- Larimore Township
- Coordinates: 47°53′22″N 97°41′18″W﻿ / ﻿47.88944°N 97.68833°W
- Country: United States
- State: North Dakota
- County: Grand Forks
- Named after: Larimore

Area
- • Total: 35.83 sq mi (92.79 km^{2})
- • Land: 35.81 sq mi (92.75 km^{2})
- • Water: 0.016 sq mi (0.041 km^{2})
- Elevation: 1,132 ft (345 m)

Population (2020)
- • Total: 113
- • Density: 3.16/sq mi (1.22/km^{2})
- Time zone: UTC-6 (Central (CST))
- • Summer (DST): UTC-5 (CDT)
- ZIP code: 58251 (Larimore)
- Area code: 701
- FIPS code: 38-45060
- GNIS feature ID: 1036612

= Larimore Township, North Dakota =

Larimore Township is a township in Grand Forks County, North Dakota, United States. The population was 113 at the 2020 census.

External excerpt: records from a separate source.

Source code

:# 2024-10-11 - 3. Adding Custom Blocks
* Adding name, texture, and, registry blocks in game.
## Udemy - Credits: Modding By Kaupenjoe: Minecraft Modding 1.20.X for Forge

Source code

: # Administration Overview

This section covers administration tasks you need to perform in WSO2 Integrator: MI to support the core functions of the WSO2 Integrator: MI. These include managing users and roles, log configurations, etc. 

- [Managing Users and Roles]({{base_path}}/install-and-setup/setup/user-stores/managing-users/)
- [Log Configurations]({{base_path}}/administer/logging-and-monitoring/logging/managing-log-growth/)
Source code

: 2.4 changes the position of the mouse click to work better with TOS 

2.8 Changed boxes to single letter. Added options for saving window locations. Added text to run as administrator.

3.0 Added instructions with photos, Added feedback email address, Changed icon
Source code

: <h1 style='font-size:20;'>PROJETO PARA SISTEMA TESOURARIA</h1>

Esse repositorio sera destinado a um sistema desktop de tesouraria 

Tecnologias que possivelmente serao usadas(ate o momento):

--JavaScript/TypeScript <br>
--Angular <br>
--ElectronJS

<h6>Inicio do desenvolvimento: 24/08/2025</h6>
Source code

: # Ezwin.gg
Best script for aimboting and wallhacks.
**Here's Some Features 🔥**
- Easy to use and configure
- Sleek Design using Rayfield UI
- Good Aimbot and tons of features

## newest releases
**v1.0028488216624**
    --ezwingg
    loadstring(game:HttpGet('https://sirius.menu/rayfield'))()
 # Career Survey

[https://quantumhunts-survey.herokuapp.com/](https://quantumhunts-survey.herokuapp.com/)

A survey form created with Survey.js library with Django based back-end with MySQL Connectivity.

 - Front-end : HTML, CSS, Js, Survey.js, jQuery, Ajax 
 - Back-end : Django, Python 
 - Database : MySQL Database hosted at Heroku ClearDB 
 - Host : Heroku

The township was named after the city of the same name, of which the former partially surrounds.

==Geography==
Larimore Township has a total area of 35.826 sqmi, of which 35.810 sqmi is land and 0.016 sqmi is water.

==Demographics==
As of the 2023 American Community Survey, there were an estimated 68 households with a margin of error of 53.